The completion of the work marks the culmination of five years of painstaking research, planning and construction and is the last major phase of an extensive restoration programme.

It was decided in the 1920s that the historic ship would be reconfigured to her Battle of Trafalgar condition, but this was overtaken in the 50s by the need to save the hull frame and planking, which had been devastated by death watch beetle.

The ship's Keeper and Curator, Peter Goodwin, was brought on board in the early 1990s as a historical adviser to ensure the accuracy of the restoration, which has gained momentum as more original sources have come to light.

It is hoped that the full restoration of the ship will be completed in time for the bicentenary of Trafalgar in 2005, although she will continue to undergo regular maintenance to preserve her condition for many years to come.

Shows a photograph of HMS Victory. Taken from the side it shows the ships gun doors open and the yellow and black markings of the Napoleonic Royal Navy.
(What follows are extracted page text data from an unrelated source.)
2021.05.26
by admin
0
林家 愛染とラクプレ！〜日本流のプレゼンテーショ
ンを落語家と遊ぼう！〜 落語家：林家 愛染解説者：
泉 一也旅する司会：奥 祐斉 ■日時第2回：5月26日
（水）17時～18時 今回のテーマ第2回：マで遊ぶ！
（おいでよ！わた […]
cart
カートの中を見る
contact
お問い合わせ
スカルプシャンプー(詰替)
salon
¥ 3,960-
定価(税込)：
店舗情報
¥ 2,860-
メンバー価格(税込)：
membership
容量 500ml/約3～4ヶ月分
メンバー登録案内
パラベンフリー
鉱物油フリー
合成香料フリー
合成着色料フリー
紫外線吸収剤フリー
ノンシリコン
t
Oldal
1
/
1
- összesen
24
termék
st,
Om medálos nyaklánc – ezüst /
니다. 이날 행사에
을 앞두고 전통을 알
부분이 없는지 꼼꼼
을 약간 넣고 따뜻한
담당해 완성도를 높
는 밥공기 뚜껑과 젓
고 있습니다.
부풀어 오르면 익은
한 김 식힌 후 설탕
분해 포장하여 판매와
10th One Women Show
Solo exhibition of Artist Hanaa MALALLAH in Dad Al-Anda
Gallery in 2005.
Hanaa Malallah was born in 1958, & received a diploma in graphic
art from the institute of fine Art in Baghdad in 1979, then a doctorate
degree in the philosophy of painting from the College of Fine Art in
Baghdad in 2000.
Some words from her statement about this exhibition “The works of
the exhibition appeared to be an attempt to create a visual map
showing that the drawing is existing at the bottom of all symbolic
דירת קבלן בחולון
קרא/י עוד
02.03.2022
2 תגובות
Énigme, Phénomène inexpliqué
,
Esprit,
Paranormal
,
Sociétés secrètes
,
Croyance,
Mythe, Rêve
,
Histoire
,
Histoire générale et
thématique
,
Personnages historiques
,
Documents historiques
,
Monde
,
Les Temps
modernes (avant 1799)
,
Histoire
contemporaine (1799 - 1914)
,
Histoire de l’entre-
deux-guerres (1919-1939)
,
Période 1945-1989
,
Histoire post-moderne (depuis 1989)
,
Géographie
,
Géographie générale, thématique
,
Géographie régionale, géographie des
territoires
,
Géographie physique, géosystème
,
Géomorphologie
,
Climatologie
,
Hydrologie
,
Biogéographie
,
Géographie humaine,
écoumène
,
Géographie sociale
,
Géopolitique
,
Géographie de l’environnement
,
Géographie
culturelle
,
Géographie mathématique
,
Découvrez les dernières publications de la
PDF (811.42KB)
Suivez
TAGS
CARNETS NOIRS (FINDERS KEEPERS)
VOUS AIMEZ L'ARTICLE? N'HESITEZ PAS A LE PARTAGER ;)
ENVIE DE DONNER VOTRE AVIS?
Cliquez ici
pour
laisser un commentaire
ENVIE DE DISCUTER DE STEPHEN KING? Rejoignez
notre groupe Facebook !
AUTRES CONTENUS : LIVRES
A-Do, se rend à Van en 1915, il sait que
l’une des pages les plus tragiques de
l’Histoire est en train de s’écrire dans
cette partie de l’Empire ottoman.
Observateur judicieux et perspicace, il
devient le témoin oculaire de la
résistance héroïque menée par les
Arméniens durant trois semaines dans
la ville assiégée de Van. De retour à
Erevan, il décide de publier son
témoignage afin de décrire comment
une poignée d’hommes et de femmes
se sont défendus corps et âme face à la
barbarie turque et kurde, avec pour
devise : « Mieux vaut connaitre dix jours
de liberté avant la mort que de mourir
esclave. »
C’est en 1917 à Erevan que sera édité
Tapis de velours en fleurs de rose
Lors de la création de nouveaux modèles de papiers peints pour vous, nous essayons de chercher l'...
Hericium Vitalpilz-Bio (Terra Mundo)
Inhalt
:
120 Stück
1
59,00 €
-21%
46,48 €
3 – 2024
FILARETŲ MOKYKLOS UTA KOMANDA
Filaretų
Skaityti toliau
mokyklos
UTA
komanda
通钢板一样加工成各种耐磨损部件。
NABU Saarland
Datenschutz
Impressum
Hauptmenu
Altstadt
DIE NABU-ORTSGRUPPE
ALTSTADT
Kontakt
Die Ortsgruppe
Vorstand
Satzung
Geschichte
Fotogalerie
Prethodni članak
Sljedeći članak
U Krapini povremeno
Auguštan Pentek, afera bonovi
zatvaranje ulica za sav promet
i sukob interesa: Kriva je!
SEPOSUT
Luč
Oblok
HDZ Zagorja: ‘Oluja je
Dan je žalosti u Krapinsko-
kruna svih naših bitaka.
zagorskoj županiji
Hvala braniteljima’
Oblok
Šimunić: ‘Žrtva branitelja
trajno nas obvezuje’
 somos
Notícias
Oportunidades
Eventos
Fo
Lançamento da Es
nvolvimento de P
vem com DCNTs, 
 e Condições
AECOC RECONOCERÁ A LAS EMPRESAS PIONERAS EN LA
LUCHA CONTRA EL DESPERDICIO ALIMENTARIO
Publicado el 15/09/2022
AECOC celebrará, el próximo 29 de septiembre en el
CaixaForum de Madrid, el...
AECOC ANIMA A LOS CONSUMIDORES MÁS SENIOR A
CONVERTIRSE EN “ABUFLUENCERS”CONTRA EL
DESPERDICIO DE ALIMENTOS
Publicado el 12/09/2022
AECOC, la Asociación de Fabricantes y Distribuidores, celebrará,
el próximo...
Photo: Jon Pratty. © 24 Hour Museum.

An oak apron knee, in place on the Lower Gun Deck, is another recent addition.

The oak, from the Forest of Dean, was donated last month by the Forestry Commission and the Oak Society and had been planted on the recommendation of Admiral Lord Nelson, over 200 years ago, to ensure timber for future fleets.

HMS Victory is the flagship of the Royal Navy's Second Sea Lord, Vice Admiral Sir James Burnell-Nugent and is most famous for being a First Rate ship - in the front line of the fighting - at the Battle of Trafalgar in 1805.

The oldest commissioned warship in the world, HMS Victory still has a crew of Royal Navy officers and ratings.

A well-loved national treasure, the ship is visited by around 340,000 people a year and numbers are expected to rise during Trafalgar’s bicentenary year when HMS Victory will be the centrepiece of the national celebrations.

"I am delighted that HMS Victory is in such an excellent condition - both for the bicentenary of the Battle of Trafalgar next year and for future generations of visitors to enjoy," added Lt Commander Frank Nowosielski.

"The Royal Navy is very proud of the role HMS Victory has played in our history and the place it holds in the heart of the nation."